2) Interest/Behavior Targeting

What it is: You select interest categories and/or behavior signals (e.g., engaged with certain content types).

Best for: New accounts needing a directional starting point, niche products with clear affinity groups, or when broad is spending but not finding efficiency yet.

Common mistake: Selecting too many interests at once and assuming it becomes “more accurate.” In practice, stacking can shrink the audience and reduce delivery.

How to use it sensibly:

  • Start with 1–3 tightly related interests per ad group.
  • Create separate ad groups for distinct angles (e.g., “running” vs. “weight loss” vs. “meal prep”) instead of combining them.
  • Keep other constraints light (don’t narrow age/device unless required).

3) Custom Audiences

What it is: You target people you already have a relationship with (or who have interacted with your assets). These are the backbone of retargeting.

Custom audience types you’ll use most

  • Website visitors: all visitors or specific pages (product page, pricing page, cart).
  • Engagers: people who watched your videos, visited your profile, clicked, or engaged with your TikTok presence (depending on available options).
  • Customer list: uploaded emails/phone numbers (hashed) to reach existing customers or leads.

When to use:

  • Retargeting warm traffic (visitors, add-to-cart, initiated checkout).
  • Exclusions (e.g., exclude purchasers from prospecting).
  • Reactivation (past customers after a cooldown window).

Record extracts:
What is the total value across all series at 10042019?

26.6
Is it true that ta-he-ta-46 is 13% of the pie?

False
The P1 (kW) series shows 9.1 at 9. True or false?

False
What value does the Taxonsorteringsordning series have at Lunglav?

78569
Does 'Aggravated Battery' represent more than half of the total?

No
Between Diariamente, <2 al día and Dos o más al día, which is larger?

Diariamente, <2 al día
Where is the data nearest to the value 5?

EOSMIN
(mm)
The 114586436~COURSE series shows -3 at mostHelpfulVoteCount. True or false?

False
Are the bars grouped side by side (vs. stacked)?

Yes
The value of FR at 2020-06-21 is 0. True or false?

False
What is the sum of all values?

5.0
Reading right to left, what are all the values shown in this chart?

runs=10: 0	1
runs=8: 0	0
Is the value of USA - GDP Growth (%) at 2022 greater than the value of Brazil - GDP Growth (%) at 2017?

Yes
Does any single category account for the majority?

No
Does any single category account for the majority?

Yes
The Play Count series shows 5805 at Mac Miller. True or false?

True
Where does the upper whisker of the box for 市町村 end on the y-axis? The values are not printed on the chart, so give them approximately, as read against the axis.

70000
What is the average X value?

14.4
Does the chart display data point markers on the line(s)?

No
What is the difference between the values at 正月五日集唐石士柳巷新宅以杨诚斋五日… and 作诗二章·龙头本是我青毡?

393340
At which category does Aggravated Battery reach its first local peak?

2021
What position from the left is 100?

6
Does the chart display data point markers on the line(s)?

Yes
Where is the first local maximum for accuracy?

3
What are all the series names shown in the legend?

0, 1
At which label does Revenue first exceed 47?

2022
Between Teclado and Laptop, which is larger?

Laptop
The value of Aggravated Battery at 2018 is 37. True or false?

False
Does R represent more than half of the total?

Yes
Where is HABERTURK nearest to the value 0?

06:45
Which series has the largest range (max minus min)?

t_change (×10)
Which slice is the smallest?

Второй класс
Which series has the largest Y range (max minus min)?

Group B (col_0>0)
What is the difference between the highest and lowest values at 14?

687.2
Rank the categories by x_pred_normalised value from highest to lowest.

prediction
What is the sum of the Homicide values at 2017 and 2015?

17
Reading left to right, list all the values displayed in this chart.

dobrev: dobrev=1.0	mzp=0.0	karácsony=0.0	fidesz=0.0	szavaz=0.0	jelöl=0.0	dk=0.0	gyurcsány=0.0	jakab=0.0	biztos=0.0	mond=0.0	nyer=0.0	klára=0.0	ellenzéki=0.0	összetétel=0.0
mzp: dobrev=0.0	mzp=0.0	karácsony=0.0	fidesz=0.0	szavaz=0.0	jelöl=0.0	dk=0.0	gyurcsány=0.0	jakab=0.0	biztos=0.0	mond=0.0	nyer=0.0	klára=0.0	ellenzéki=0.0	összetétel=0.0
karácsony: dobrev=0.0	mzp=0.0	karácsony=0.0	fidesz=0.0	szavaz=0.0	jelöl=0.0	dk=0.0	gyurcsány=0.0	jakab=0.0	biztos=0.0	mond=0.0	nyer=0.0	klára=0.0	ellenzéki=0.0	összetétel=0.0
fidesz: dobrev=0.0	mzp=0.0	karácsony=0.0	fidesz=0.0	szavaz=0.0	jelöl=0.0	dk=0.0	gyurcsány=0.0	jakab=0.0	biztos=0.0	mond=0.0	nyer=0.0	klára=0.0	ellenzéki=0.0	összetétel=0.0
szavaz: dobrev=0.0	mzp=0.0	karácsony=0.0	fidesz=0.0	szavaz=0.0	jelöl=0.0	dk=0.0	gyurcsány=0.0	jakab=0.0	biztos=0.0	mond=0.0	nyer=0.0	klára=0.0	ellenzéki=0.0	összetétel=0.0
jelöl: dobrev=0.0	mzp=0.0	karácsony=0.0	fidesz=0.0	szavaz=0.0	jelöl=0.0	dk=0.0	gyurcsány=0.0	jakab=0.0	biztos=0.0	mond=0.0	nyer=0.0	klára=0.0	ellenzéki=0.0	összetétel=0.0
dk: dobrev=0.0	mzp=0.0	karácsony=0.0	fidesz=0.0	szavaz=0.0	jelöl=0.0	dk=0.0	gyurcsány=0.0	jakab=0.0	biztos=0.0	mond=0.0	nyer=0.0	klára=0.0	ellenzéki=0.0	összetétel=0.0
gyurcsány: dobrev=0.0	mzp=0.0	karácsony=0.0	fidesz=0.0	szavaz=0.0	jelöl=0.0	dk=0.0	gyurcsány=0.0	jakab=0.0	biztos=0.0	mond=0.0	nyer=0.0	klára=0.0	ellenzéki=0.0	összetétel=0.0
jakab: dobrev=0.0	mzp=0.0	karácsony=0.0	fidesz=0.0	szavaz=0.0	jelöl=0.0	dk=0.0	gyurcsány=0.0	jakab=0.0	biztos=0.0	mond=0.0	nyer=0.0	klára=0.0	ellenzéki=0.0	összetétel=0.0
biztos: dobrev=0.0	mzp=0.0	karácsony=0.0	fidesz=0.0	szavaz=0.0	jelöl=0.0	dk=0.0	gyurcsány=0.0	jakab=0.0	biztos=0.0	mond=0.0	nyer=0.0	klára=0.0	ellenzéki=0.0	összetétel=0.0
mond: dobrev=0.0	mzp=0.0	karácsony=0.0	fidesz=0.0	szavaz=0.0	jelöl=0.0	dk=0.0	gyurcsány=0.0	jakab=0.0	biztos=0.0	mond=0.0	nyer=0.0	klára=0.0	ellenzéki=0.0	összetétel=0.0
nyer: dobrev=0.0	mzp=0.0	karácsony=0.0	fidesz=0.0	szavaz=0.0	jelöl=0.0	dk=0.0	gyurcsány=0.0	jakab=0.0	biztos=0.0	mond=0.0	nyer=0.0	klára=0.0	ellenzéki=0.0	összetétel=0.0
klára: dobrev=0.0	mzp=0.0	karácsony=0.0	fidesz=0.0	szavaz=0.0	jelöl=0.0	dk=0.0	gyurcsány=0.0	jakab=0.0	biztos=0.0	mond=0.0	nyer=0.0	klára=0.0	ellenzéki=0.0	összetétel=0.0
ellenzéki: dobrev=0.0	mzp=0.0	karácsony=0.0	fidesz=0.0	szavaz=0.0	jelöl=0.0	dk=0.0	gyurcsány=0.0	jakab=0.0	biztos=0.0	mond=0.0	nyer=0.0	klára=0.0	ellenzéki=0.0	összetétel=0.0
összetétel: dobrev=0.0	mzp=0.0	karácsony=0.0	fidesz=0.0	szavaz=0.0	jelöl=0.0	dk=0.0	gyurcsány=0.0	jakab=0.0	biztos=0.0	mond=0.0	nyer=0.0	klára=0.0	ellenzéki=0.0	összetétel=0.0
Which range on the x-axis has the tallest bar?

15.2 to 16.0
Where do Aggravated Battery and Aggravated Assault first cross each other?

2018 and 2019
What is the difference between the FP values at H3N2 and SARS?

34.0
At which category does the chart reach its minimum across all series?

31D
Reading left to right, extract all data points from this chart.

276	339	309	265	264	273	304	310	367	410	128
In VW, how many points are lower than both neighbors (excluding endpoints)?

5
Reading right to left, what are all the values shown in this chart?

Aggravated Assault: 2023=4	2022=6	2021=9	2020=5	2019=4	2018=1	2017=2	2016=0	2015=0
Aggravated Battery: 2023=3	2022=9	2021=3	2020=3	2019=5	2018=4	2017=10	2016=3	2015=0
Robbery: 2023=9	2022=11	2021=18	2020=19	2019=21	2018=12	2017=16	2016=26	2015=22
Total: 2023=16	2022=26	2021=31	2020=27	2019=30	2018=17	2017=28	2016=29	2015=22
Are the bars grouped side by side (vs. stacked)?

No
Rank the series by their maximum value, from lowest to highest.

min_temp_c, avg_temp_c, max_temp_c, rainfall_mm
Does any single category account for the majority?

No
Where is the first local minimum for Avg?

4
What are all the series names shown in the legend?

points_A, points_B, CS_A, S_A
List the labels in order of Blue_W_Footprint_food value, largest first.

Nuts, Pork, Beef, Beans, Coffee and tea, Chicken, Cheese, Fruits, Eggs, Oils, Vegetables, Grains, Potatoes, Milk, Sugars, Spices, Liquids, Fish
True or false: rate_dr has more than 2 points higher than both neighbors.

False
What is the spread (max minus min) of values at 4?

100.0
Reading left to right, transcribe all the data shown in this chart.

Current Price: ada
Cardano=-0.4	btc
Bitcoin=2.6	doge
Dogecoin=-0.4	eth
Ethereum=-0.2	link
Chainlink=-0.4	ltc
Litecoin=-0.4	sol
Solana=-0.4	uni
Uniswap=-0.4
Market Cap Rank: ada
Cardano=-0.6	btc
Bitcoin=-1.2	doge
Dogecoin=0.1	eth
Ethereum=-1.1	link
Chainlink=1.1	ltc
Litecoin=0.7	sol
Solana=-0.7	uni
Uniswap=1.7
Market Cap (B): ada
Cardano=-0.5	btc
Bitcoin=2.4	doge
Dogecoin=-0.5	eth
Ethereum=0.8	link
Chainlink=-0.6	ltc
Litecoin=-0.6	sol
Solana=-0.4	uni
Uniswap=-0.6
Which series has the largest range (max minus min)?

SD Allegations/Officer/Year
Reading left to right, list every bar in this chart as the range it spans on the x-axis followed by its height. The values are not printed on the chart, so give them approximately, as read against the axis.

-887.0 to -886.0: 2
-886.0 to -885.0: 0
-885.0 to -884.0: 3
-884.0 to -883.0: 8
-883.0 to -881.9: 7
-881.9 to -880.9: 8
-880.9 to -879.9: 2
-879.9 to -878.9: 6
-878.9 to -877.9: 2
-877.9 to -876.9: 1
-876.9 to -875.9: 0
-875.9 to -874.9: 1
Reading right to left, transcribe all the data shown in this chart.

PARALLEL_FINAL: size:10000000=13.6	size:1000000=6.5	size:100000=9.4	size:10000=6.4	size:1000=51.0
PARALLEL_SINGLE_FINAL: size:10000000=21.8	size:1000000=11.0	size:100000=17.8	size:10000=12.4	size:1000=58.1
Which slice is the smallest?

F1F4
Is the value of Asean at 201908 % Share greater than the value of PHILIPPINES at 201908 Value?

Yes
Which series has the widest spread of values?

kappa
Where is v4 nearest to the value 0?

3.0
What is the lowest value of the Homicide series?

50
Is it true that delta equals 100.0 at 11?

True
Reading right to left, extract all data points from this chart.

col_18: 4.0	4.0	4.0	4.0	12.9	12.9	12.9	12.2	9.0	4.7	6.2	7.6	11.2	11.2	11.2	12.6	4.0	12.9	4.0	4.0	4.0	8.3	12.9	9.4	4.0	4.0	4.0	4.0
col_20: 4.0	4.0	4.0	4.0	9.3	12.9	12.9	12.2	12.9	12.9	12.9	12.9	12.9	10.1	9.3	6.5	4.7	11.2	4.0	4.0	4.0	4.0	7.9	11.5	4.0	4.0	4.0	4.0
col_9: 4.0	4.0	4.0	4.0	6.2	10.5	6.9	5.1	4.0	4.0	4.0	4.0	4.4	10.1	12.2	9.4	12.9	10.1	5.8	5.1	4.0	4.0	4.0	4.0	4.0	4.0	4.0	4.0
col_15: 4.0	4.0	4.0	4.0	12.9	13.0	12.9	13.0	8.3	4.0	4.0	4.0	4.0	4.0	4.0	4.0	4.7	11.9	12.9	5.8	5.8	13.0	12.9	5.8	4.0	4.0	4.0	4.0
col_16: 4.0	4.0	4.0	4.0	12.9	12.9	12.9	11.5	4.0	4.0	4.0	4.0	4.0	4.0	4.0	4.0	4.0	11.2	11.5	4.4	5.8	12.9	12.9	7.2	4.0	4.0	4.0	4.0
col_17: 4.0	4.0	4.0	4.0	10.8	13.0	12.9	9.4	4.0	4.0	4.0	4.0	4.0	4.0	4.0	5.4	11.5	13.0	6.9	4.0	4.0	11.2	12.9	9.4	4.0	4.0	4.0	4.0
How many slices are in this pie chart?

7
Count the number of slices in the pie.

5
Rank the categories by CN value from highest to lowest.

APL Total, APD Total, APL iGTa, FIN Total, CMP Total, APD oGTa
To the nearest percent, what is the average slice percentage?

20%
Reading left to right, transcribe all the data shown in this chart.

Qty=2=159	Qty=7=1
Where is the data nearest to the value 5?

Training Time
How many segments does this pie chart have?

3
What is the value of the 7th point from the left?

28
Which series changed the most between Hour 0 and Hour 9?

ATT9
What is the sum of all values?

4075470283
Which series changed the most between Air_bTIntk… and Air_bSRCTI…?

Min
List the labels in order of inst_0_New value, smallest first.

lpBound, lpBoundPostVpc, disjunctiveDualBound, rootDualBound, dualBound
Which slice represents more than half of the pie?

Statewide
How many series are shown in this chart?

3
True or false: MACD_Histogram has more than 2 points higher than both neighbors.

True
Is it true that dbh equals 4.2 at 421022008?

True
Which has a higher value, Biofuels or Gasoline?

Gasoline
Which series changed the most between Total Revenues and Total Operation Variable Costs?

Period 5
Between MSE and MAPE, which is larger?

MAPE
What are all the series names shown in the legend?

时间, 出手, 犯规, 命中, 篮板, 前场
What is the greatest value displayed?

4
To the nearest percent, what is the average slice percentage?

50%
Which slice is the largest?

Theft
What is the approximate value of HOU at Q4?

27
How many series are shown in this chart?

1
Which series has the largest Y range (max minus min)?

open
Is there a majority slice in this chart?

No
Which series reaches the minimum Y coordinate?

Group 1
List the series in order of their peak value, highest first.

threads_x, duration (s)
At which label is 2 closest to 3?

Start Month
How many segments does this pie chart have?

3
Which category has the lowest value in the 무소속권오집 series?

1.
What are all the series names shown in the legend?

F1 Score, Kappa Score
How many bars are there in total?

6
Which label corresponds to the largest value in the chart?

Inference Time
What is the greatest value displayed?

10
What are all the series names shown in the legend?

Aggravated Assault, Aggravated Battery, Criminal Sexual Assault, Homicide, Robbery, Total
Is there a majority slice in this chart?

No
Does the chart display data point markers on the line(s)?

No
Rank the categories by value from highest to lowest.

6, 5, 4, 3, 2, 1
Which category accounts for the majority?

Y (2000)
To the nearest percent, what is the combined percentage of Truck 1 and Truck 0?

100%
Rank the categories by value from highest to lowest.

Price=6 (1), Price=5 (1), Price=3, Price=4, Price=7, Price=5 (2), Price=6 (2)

List of tasks:
a: Name every custom audience type that the excerpt on ad targeting lists among those you'll use most.
b: According to the excerpt on ad targeting, why is selecting too many interests at once a mistake?
The rows have nothing to do with the excerpt on ad targeting.

Solved problems:
a: Website visitors, engagers, and customer list.

b: Selecting many interests at once is often assumed to make targeting "more accurate." In practice, stacking interests can shrink the audience and reduce delivery.